What is needed is an exact copy of all the entries.
- Opening Delimiter -
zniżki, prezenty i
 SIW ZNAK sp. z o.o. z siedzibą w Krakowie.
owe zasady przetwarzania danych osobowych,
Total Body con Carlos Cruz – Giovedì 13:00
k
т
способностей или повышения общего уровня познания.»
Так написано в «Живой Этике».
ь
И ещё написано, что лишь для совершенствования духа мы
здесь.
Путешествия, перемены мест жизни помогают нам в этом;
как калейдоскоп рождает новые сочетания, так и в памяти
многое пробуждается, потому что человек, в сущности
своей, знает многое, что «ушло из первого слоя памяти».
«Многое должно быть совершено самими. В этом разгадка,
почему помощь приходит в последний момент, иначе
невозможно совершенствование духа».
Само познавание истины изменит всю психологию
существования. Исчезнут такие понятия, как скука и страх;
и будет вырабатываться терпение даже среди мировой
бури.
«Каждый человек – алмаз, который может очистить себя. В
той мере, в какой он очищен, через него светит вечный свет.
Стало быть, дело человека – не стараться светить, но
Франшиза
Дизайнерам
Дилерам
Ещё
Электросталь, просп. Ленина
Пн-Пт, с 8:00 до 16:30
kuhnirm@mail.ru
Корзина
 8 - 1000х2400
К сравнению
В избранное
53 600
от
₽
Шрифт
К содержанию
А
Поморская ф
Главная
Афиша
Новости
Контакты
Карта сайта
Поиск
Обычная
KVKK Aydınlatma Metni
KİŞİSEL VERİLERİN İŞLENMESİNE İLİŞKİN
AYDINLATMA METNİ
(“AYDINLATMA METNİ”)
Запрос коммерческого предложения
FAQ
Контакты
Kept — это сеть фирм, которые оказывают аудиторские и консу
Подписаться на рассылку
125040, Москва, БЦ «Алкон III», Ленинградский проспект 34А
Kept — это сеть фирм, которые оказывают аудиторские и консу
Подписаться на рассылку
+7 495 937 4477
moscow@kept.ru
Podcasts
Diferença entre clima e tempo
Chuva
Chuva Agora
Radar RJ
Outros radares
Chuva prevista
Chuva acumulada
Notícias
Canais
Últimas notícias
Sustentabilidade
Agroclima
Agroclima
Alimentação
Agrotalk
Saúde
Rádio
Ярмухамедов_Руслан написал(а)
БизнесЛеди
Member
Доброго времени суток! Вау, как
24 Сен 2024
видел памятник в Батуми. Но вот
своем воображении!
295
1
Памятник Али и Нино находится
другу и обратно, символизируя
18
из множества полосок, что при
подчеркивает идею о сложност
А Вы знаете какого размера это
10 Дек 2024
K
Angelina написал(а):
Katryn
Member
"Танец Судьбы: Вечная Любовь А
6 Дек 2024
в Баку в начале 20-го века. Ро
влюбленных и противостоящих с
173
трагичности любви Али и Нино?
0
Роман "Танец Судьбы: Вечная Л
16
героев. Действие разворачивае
- Closing Delimiter -
= Answer for this exercise =
zniżki, prezenty i
 SIW ZNAK sp. z o.o. z siedzibą w Krakowie.
owe zasady przetwarzania danych osobowych,
Total Body con Carlos Cruz – Giovedì 13:00
k
т
способностей или повышения общего уровня познания.»
Так написано в «Живой Этике».
ь
И ещё написано, что лишь для совершенствования духа мы
здесь.
Путешествия, перемены мест жизни помогают нам в этом;
как калейдоскоп рождает новые сочетания, так и в памяти
многое пробуждается, потому что человек, в сущности
своей, знает многое, что «ушло из первого слоя памяти».
«Многое должно быть совершено самими. В этом разгадка,
почему помощь приходит в последний момент, иначе
невозможно совершенствование духа».
Само познавание истины изменит всю психологию
существования. Исчезнут такие понятия, как скука и страх;
и будет вырабатываться терпение даже среди мировой
бури.
«Каждый человек – алмаз, который может очистить себя. В
той мере, в какой он очищен, через него светит вечный свет.
Стало быть, дело человека – не стараться светить, но
Франшиза
Дизайнерам
Дилерам
Ещё
Электросталь, просп. Ленина
Пн-Пт, с 8:00 до 16:30
kuhnirm@mail.ru
Корзина
 8 - 1000х2400
К сравнению
В избранное
53 600
от
₽
Шрифт
К содержанию
А
Поморская ф
Главная
Афиша
Новости
Контакты
Карта сайта
Поиск
Обычная
KVKK Aydınlatma Metni
KİŞİSEL VERİLERİN İŞLENMESİNE İLİŞKİN
AYDINLATMA METNİ
(“AYDINLATMA METNİ”)
Запрос коммерческого предложения
FAQ
Контакты
Kept — это сеть фирм, которые оказывают аудиторские и консу
Подписаться на рассылку
125040, Москва, БЦ «Алкон III», Ленинградский проспект 34А
Kept — это сеть фирм, которые оказывают аудиторские и консу
Подписаться на рассылку
+7 495 937 4477
moscow@kept.ru
Podcasts
Diferença entre clima e tempo
Chuva
Chuva Agora
Radar RJ
Outros radares
Chuva prevista
Chuva acumulada
Notícias
Canais
Últimas notícias
Sustentabilidade
Agroclima
Agroclima
Alimentação
Agrotalk
Saúde
Rádio
Ярмухамедов_Руслан написал(а)
БизнесЛеди
Member
Доброго времени суток! Вау, как
24 Сен 2024
видел памятник в Батуми. Но вот
своем воображении!
295
1
Памятник Али и Нино находится
другу и обратно, символизируя
18
из множества полосок, что при
подчеркивает идею о сложност
А Вы знаете какого размера это
10 Дек 2024
K
Angelina написал(а):
Katryn
Member
"Танец Судьбы: Вечная Любовь А
6 Дек 2024
в Баку в начале 20-го века. Ро
влюбленных и противостоящих с
173
трагичности любви Али и Нино?
0
Роман "Танец Судьбы: Вечная Л
16
героев. Действие разворачивае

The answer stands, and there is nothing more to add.